Chapter Three: The Fault Line
Adrian’s mornings were rituals—controlled, efficient, unchanging. Wake at 5:45. Black coffee at 6:00. Run five kilometers. Shower, suit, out the door by 7:30.
But today, he skipped the run. His thoughts were scattered, and he hated that Maya Hart had anything to do with it.
At the LogicMind office, the team was already assembling. Screens displayed heat maps of user engagement, emotion-matching algorithms, and neural response curves. Adrian nodded absently as Reza, his lead developer, walked him through a recent update.
“We’ve improved the empathy recognition model by 12%. It now detects tonal shifts and microexpressions more accurately.”
“Good,” Adrian muttered. But his mind was elsewhere.
Later, during a stakeholder meeting, Adrian caught himself staring out the window, watching two pigeons fighting over a bagel. His assistant had to repeat the question twice before he answered.
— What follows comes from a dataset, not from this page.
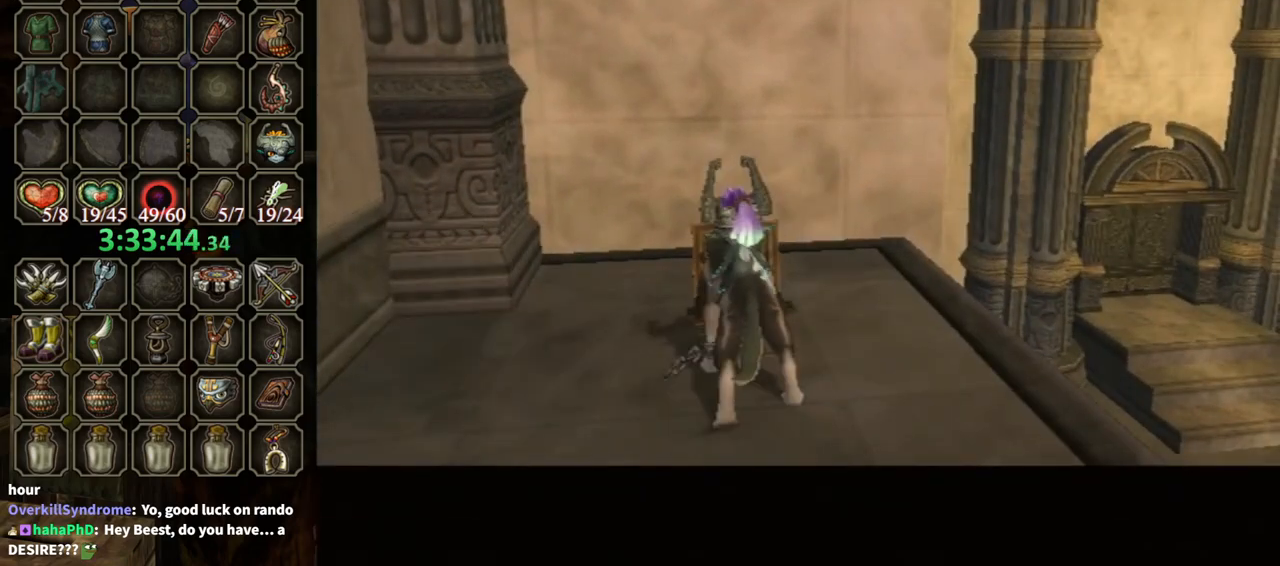
{"buttons": [], "left_stick": "center", "right_stick": "center", "events": [[367, "A", "up"]]}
He needed grounding. Data. Results. Something real.
The pilot program launched that Friday.
Each participating therapist was paired with LogicMind to test its real-time analysis during therapy sessions. The AI would listen in—discreetly—offering prompts and observations to support the therapist’s decisions.
Adrian chose Maya’s session for observation, partially out of curiosity, partially because he didn’t trust her to play fair.
He watched remotely from a soundproof observation booth. Maya sat cross-legged on a mat, her patient—a teenager named Dani—sprawled across the floor with a sketchpad.
LogicMind offered a suggestion through her earpiece:
“Subject’s speech indicates possible depressive ideation. Prompt reflection on recent events.”
Maya ignored it.
“Wanna draw how you’re feeling today?” she asked Dani instead.
“I don’t wanna feel,” the girl muttered.
Maya nodded. “That’s okay. Can we draw that?”
Adrian leaned in. Draw not wanting to feel? Illogical.
LogicMind pinged again:
“Avoidant behavior. Suggest reframing toward goal-setting.”
Still, Maya didn’t follow. She picked up a blue crayon and scribbled alongside the girl—big, chaotic spirals. “Sometimes I don’t want to feel either,” she said.
The girl looked at her. “You? You’re a therapist.”
“Exactly,” Maya smiled.
Adrian leaned back in his chair, disoriented. The metrics said one thing. The moment said another. And yet—he couldn’t deny it—something in that raw exchange worked.
After the session, he waited for Maya outside.
“Your session completely ignored LogicMind’s feedback,” he said flatly.
“I know,” she replied.
“That’s not how the integration works. The point is to use the tool.”
“I used it,” she said, sipping from a water bottle. “I listened to it. Then I made a human decision.”
“That’s inefficient.”
“It’s therapy, Adrian. Not a circuit board.”
He clenched his jaw. “You know, there’s arrogance in thinking your instinct always knows better than evidence.”
“And there’s danger in thinking evidence is always the truth,” Maya shot back, eyes flashing.
They stood in silence, the tension thick between them.
Then, quieter: “Adrian,” she said, her tone softer, “why did you build LogicMind?”
He hesitated. “Because people slip through the cracks. Because emotions are unreliable. Because data doesn’t lie.”
Maya looked at him, really looked.
“Who slipped through yours?”
He froze. The words hit like a fault line cracking open.
She didn’t press further. Just walked away, leaving Adrian standing alone, the question echoing louder than any data set ever could.